As forecast, El Nino has dried out normally rainy Hilo so far in 2016. It’s also brought some record daytime high temperatures.
As forecast, El Nino has dried out normally rainy Hilo so far in 2016. It’s also brought some record daytime high temperatures.
As of Monday, only 0.49 inches of rain had fallen this year at Hilo International Airport. That’s 4.21 inches below the normal 4.7 inches Hilo normally receives by Jan. 18.
Afternoon high temperatures made the record books twice this month: Jan. 10 with 87 degrees, eclipsing the previous high of 85, set in 1980, 1997 and 2010; and Jan. 12 with 85 degrees, tying the high for that date set in 1977 and 1996.
The average daytime high for a January day in Hilo is 79 degrees, but only once this month has the mercury failed to rise to 80 degrees or hotter. That was Jan. 6, when the high was 78. The average daytime high so far this year is 83.2 degrees.
“Even though it’s been warmer than normal, it still feels pretty comfortable outside because of the really dry air,” National Weather Service forecaster Ian Morrison said Monday.
There also has been a definite chill in the nighttime air, but no record-setting low temperatures have been recorded so far this month in Hilo. The only overnight low below 60 degrees so far this year was Saturday, when the mercury fell to 59. The average nighttime low temperature this month is 63.2 degrees, just slightly cooler than the norm of 64.
Morrison attributed the slightly cooler than normal nights to El Nino, as well.
“You get the evaporation off of the skin and it feels a little bit chilly at night with the same conditions but cooler temperatures,” he said.
Winds are forecast to remain light today and during the day Wednesday, so there is no rain in the immediate forecast.
“We’ll have a day or two of trade winds toward the Thursday and Friday time frame.
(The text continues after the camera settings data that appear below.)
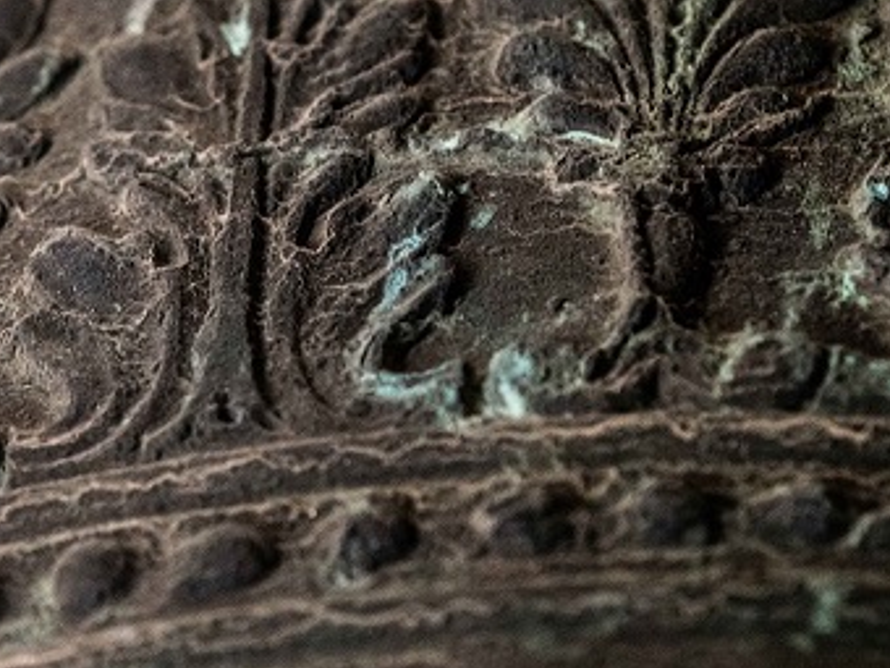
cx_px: 79
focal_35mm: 618
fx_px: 15889
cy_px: 203
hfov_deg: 3.2
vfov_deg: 2.4
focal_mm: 150
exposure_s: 1/30
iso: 2000
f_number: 4.5
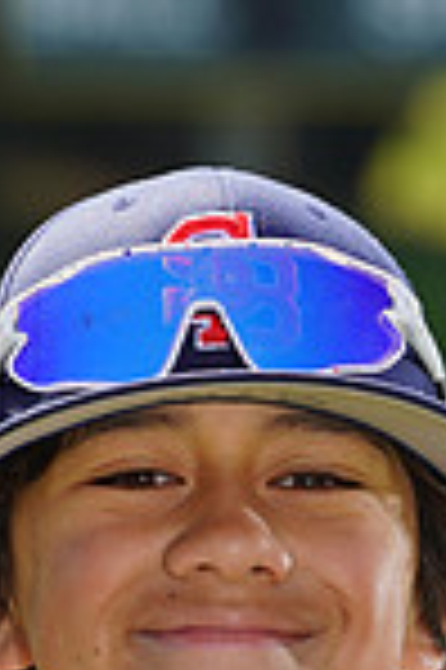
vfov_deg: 2.3
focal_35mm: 882
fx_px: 16427
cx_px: 173
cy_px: 886
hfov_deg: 1.6
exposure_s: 1/250
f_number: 8
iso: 100
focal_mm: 226
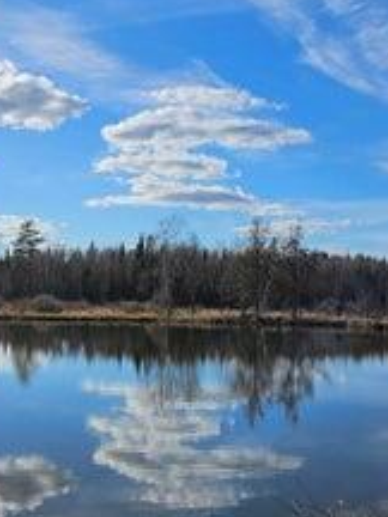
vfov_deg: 37.4
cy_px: 290
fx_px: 762
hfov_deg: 28.4
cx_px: 129
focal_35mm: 51
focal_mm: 5.4
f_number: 1.8
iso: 25
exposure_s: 1/3455
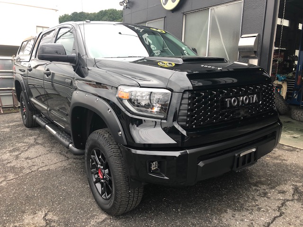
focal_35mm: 28
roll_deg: -2.4
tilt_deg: -9.5
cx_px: 152
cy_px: 114
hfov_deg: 63.4
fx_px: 245
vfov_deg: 49.7
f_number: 1.8
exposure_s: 1/100
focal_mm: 3.99
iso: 32
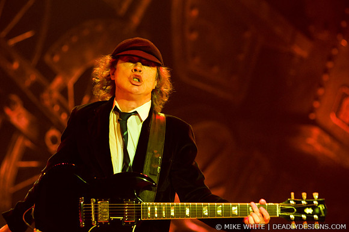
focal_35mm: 218
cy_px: 116
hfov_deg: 9.5
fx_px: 2106
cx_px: 174
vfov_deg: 6.3
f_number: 4
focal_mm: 145
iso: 800
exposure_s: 1/200
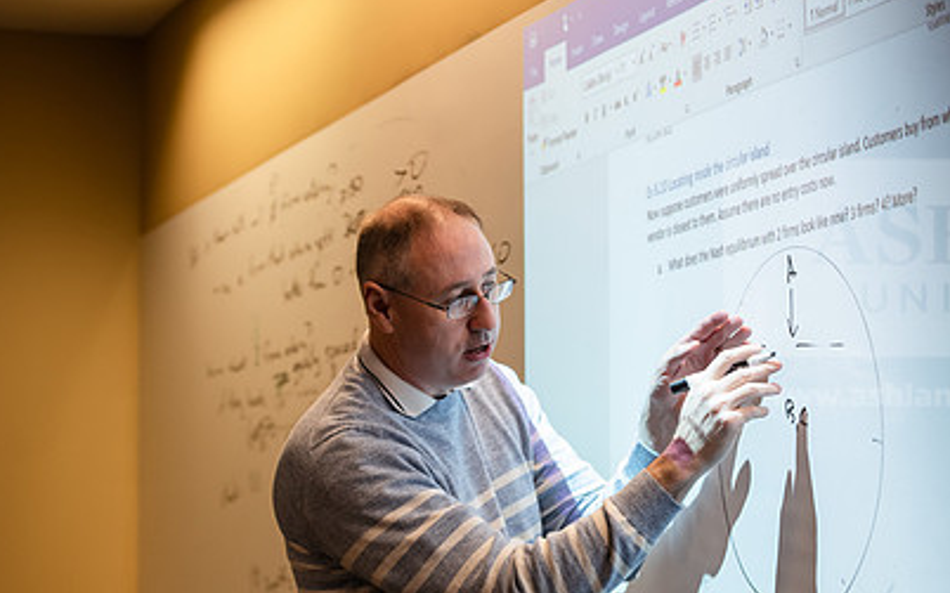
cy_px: 445
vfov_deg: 12.7
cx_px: 652
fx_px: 2666
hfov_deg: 20.1
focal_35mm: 103
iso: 800
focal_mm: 70
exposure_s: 1/200
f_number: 3.5
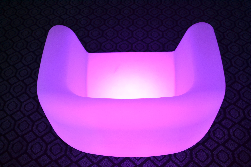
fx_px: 230
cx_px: 126
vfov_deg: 40.0
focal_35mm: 33
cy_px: 84
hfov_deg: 57.2
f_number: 3.8
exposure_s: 1/15
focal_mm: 22
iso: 1100
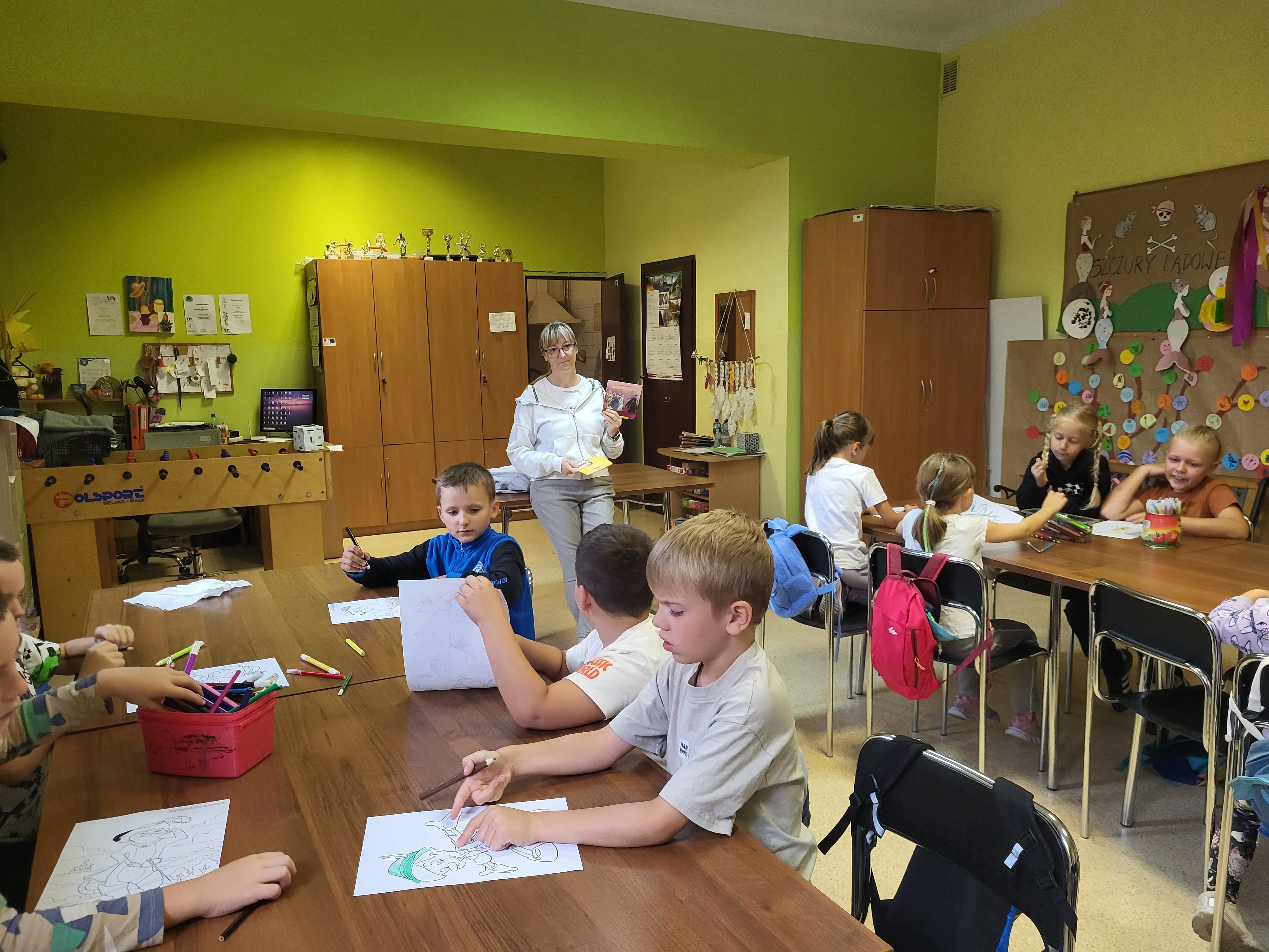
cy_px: 476
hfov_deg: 67.3
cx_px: 634
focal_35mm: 26
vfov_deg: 53.1
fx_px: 953
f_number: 1.8
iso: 320
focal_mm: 5.4
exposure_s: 1/100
So, that might bring back some of the more normal Hilo showers,” Morrison said.
The seven-day forecast on the NWS website notes a 20 to 60 percent chance of rain in Hilo for Wednesday night, and a 60 percent chance of showers Thursday and Thursday night, dropping to 40 percent Friday and 30 percent Friday night.
“For the second half of the week, into Saturday, it looks like there will be some light to moderate showers,” Morrison said.
Without the trades, the volcanic haze known as vog also is in the forecast for today and Wednesday.
“With the light winds, (the vog) is going to pool around the source,” Morrison said. “Once we get the trade winds back, I don’t see it getting into Hilo.”
The Vog Measurement and Prediction Project (VMAP) website, which is operated by the University of Hawaii at Manoa, noted “good” levels of sulfur dioxide, or SO2, a noxious gas emitted by the activity of Kilauea Volcano, islandwide, at mid-afternoon Monday.
The measurements for so-called other “aerosol” pollutants were also at “good” levels of 9 or fewer micrograms per cubic meter of air, with the exception of Ocean View with 26 micrograms and Kailua-Kona with 23 micrograms, both slightly elevated levels described as “moderate.”
The dry weather also has caused an uptick in water deliveries to rural areas, mainly in Puna and Ka‘u where many households are dependent upon rain catchment systems as their main source of water.
“Any El Nino winter is going to be drier than normal,” Morrison said. “We were lucky to have a wetter than normal summer, though, so hopefully people saved some of that water. But it’s going to be a dry winter.”
Tammy Ortiz of K&T Water Haulers said Monday that even though the dry start to 2016 has been predicted for months, people still are consuming water as they did in December, when more than 14 inches of rain fell.
“When we have a long spell of rain and then we have a couple of days where it’s dry, people don’t change their habits of water usage,” Ortiz said. “So prematurely, they’re getting low or out of water already. But we’ve had rain for several months and then we have no rain for the past three days or so, and we’ve been running (delivery trucks) nonstop for the past three days.”
Ortiz said there’s not a waiting list yet for deliveries.
“Let people know we can come when they call,” she said.